As a divorced person, and a former music producer for private events like Beverly Hills weddings, I rethought the idea of trust and what it maybe should really be. I remember many, many wedding ceremonies that I attended in which I said to myself, “I think trust should be redefined. I don’t think our concept and understanding of trust is realistic.” Here’s where I’m coming from…We’re human, fallible, and on a journey for self-improvement. We make mistakes. We do things that hurt the ones we love. We don’t mean to, but we operate in a vacuum at times, only thinking of our own immediate needs and desires, not about how our actions can hurt our partner. We know what we’re doing on a conscious level will hurt our loved ones if they knew what we were doing, but we do it anyway. We justify our behavior. We think our behavior will never be known, foolish as that is, but there are times when behavior can be covered up for years. I’m sure you know of marriages in which a years-long affair is finally uncovered, shocking the other spouse, and effectively ending the relationship.
Here’s how I would rewrite the wedding vows: I trust that we’ll have relationship challenges that will rock us to the core. I don’t want them but I am realistic enough to think that we will have them. At this time, as we embark on our relationship journey of marriage, I am willing to say that I will give the relationship another try if and when a relationship challenge occurs. I may need your help remembering this pledge because relationship hurt is huge hurt.
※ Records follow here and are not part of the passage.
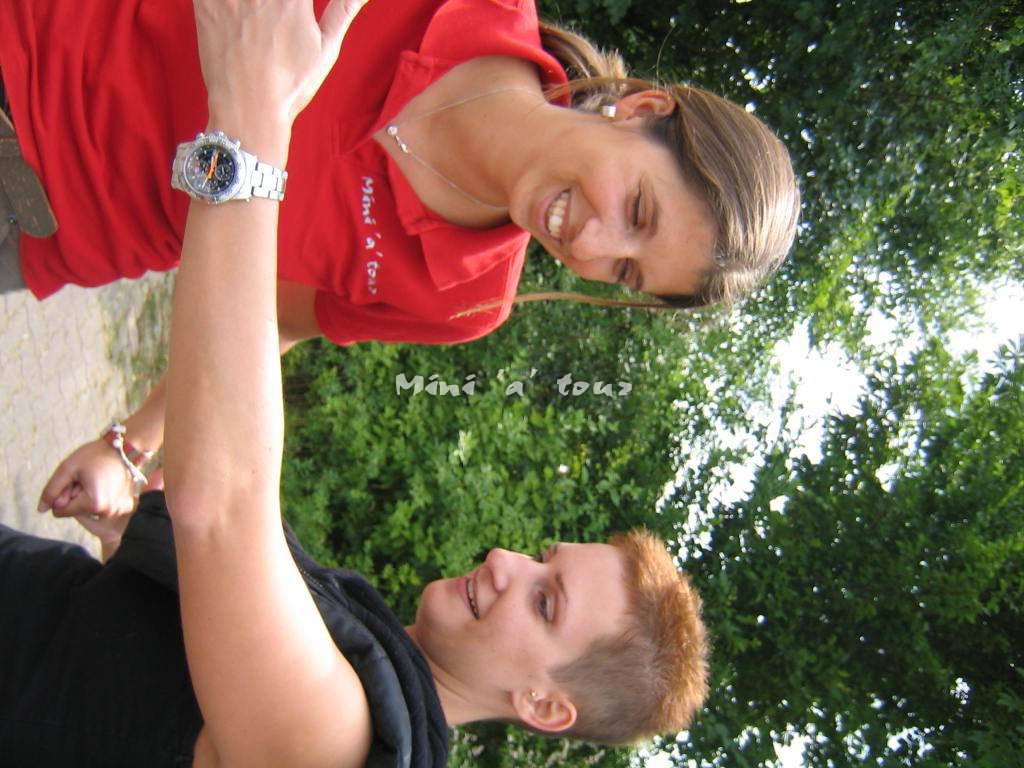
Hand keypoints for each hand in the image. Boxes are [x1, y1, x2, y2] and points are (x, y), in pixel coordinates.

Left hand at [38, 439, 139, 543]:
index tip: (76, 480)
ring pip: (87, 510)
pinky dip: (99, 497)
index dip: (63, 494)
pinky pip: (101, 508)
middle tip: (87, 478)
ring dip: (87, 496)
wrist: (125, 449)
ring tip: (97, 480)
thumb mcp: (67, 468)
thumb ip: (51, 490)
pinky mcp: (124, 507)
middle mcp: (107, 512)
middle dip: (76, 496)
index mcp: (93, 504)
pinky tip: (106, 483)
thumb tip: (41, 509)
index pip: (60, 511)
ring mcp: (117, 511)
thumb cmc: (96, 455)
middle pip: (74, 511)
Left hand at [193, 0, 364, 132]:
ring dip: (249, 3)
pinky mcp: (204, 4)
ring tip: (255, 19)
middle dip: (270, 6)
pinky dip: (218, 1)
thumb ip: (344, 9)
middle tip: (270, 25)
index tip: (294, 10)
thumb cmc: (291, 84)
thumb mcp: (326, 48)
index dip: (296, 2)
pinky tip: (233, 11)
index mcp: (293, 0)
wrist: (248, 110)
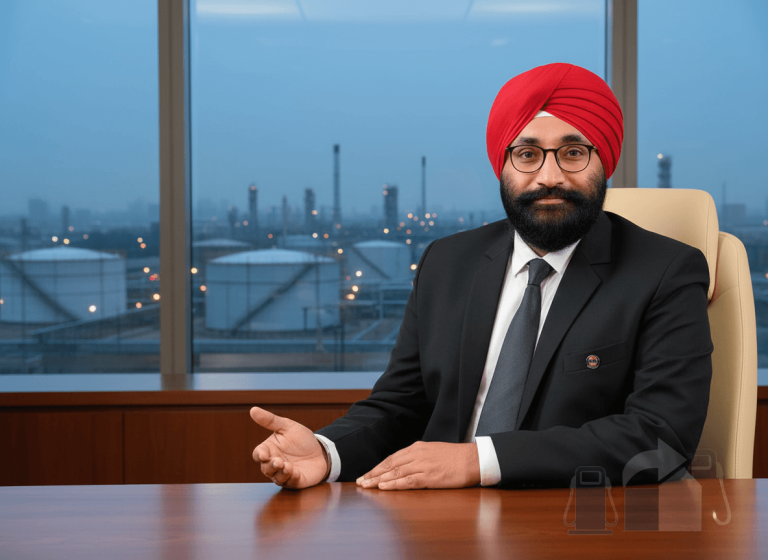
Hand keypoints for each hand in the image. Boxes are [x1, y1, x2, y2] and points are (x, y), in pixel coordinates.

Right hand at [250, 407, 328, 488]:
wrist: (320, 450)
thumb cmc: (301, 439)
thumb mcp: (287, 426)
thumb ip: (270, 420)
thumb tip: (253, 409)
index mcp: (269, 450)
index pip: (258, 454)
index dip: (259, 455)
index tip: (263, 454)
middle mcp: (274, 464)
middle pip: (266, 469)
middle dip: (271, 466)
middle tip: (279, 461)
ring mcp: (284, 474)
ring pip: (277, 478)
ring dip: (281, 473)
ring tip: (288, 466)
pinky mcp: (296, 481)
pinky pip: (291, 483)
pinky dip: (292, 479)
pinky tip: (295, 473)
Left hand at [356, 441, 480, 489]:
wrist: (473, 459)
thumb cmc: (455, 457)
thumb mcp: (433, 452)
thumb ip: (418, 457)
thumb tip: (405, 466)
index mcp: (417, 448)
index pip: (392, 458)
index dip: (378, 467)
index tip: (367, 474)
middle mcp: (417, 455)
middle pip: (390, 465)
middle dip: (373, 473)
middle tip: (360, 481)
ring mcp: (423, 465)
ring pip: (395, 473)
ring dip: (379, 480)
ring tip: (367, 486)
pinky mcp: (430, 476)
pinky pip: (408, 481)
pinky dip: (394, 484)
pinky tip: (384, 487)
And I hope you do the same for me. This is a wedding vow of a different color. This is rooted in reality.
Relationships are a daily work in progress, and a blanket statement of ‘I’ll always trust you’ isn’t realistic. Trust will be tested. We have to be ready for that test.
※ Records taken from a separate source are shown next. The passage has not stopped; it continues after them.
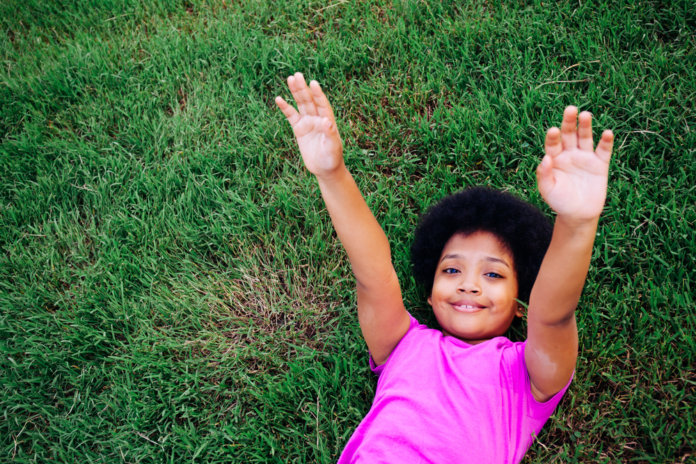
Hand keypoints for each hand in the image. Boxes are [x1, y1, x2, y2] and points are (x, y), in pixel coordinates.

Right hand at [275, 72, 343, 178]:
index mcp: (328, 120)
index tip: (313, 83)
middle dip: (303, 88)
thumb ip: (330, 133)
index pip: (322, 104)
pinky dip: (285, 107)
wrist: (325, 168)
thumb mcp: (333, 147)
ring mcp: (308, 122)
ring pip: (301, 104)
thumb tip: (327, 122)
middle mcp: (318, 118)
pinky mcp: (299, 129)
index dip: (318, 94)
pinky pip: (291, 116)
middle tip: (297, 75)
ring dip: (296, 92)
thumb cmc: (332, 158)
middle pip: (309, 100)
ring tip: (290, 79)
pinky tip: (279, 98)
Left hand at [537, 106, 613, 220]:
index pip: (553, 143)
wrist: (578, 214)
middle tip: (570, 109)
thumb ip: (544, 174)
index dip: (553, 137)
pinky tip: (607, 133)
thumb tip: (545, 158)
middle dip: (569, 122)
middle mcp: (569, 154)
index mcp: (555, 158)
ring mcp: (585, 157)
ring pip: (585, 138)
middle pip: (569, 134)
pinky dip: (606, 141)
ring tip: (585, 115)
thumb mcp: (548, 190)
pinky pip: (604, 150)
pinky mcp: (600, 164)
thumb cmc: (559, 201)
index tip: (553, 130)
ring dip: (585, 126)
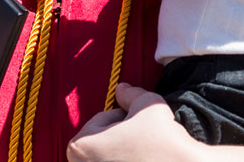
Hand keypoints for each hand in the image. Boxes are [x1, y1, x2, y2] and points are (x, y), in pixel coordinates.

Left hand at [67, 83, 201, 161]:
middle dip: (119, 134)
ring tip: (143, 149)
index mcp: (81, 147)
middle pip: (101, 141)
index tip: (136, 121)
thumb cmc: (162, 140)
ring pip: (109, 157)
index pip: (99, 120)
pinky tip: (145, 160)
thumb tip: (121, 89)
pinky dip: (129, 161)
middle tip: (140, 134)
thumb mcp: (146, 105)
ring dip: (122, 150)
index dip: (121, 115)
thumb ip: (129, 94)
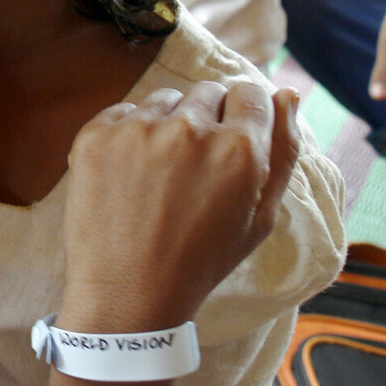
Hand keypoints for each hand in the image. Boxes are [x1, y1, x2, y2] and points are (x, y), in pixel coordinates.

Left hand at [59, 82, 299, 331]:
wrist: (128, 293)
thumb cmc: (201, 259)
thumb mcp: (259, 217)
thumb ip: (282, 151)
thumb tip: (288, 93)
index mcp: (239, 150)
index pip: (250, 93)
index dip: (244, 113)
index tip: (232, 135)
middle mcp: (189, 130)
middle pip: (207, 92)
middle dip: (208, 118)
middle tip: (195, 165)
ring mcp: (138, 130)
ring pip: (165, 100)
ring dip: (168, 123)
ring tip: (161, 174)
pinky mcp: (97, 135)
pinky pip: (123, 112)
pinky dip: (128, 134)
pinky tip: (129, 174)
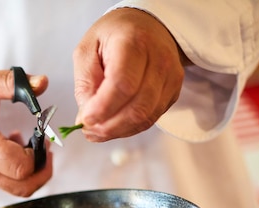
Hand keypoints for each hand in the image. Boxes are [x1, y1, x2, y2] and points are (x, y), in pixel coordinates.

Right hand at [0, 68, 51, 194]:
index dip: (38, 154)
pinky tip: (9, 150)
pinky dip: (14, 173)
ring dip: (29, 171)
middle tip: (44, 148)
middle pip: (24, 187)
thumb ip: (11, 82)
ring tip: (24, 145)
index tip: (41, 137)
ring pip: (17, 189)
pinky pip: (4, 186)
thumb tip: (42, 82)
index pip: (21, 166)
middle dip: (42, 169)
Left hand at [73, 8, 184, 141]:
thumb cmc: (113, 36)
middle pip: (137, 107)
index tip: (85, 119)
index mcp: (134, 42)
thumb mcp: (87, 50)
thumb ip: (85, 84)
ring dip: (118, 131)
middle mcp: (159, 60)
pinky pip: (151, 119)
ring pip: (145, 118)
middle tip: (88, 129)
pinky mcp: (173, 92)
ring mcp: (170, 78)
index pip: (123, 84)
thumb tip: (86, 119)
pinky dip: (129, 128)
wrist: (146, 26)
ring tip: (97, 130)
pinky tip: (113, 124)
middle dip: (109, 126)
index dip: (103, 107)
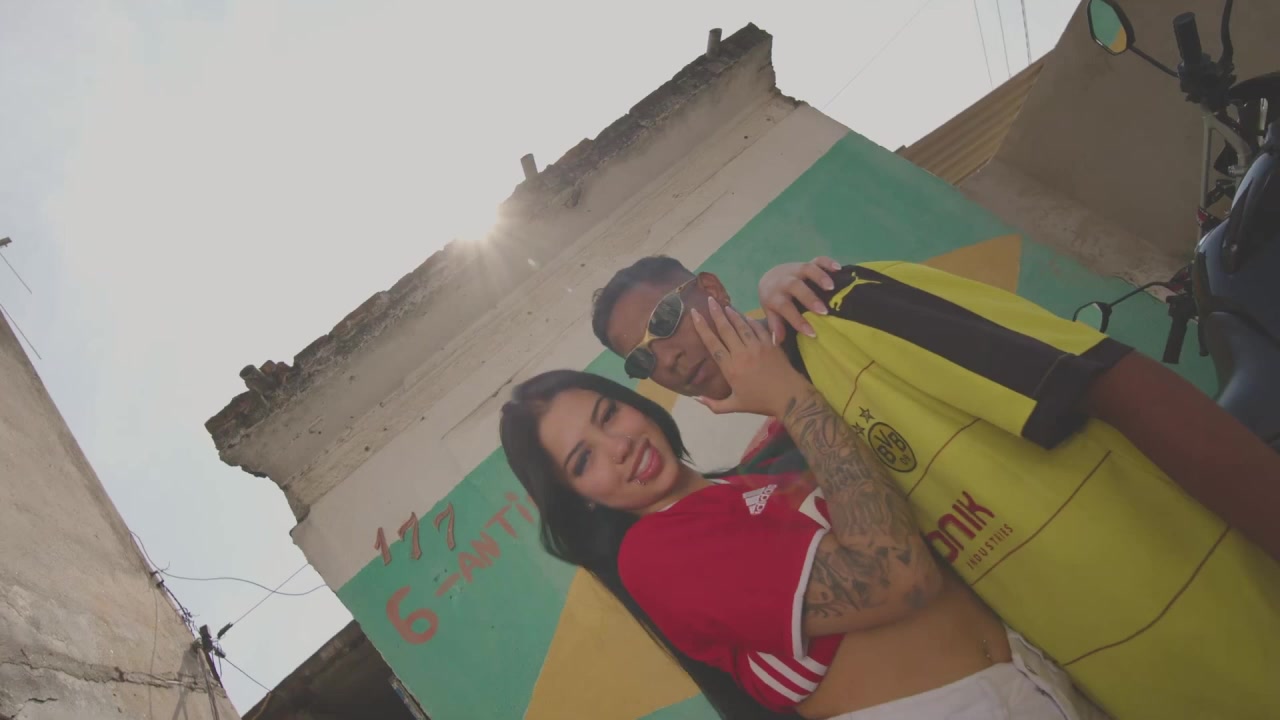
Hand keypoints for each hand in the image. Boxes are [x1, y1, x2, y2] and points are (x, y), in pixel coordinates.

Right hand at [690, 297, 809, 416]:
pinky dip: (750, 320)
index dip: (702, 327)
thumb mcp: (735, 406)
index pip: (712, 344)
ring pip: (742, 326)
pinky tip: (744, 315)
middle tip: (709, 300)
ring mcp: (757, 347)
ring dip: (732, 314)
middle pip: (726, 329)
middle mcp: (741, 354)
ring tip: (724, 305)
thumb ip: (714, 404)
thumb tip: (695, 399)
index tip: (695, 314)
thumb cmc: (760, 402)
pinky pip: (758, 328)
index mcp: (730, 368)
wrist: (789, 398)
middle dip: (716, 313)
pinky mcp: (771, 344)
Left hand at [757, 257, 842, 342]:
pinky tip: (838, 268)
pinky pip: (817, 260)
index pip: (785, 308)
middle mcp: (784, 280)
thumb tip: (776, 342)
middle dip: (809, 298)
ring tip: (832, 288)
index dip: (797, 320)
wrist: (771, 278)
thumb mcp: (771, 312)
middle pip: (795, 286)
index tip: (812, 333)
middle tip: (824, 311)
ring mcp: (796, 270)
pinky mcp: (807, 263)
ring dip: (819, 277)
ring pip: (806, 269)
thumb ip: (776, 325)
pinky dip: (828, 262)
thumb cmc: (774, 301)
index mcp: (774, 295)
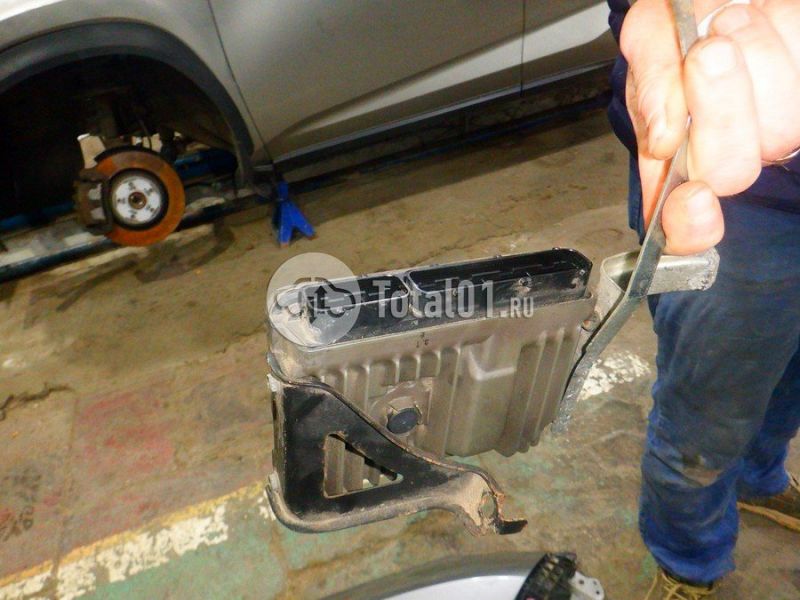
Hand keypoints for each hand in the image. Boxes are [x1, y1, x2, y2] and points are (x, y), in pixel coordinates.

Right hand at [621, 0, 799, 253]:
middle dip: (720, 107)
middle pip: (732, 172)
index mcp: (674, 157)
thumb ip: (648, 81)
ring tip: (730, 23)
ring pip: (781, 125)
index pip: (683, 228)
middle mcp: (727, 153)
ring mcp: (778, 130)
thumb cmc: (685, 14)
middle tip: (707, 53)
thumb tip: (664, 136)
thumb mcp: (649, 36)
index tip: (695, 197)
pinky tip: (766, 21)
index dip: (689, 226)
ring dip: (753, 55)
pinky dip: (785, 32)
The way to get through the trust test is forgiveness. You can’t re-trust without forgiveness. Forgiveness opens the door to the idea of trust once again. We have to forgive our flawed partner so that our hearts can be available to love him/her again. The only way to provide forgiveness is to go inside ourselves and acknowledge our own humanity, and to understand that we want our imperfections and hurtful actions to be forgiven, too.
The biggest trick for me, and maybe for you, too, is to not overreact to situations that give us what we feel may be red flags: Coming home from work a little later than normal; stepping outside of a routine; changing a routine. When trust is broken, we constantly look for signs that the hurtful behavior is taking place again. It’s dizzying and maddening, but as a result of providing forgiveness, we come out of fraudulent relationships stronger. We come closer to the truth we want to live.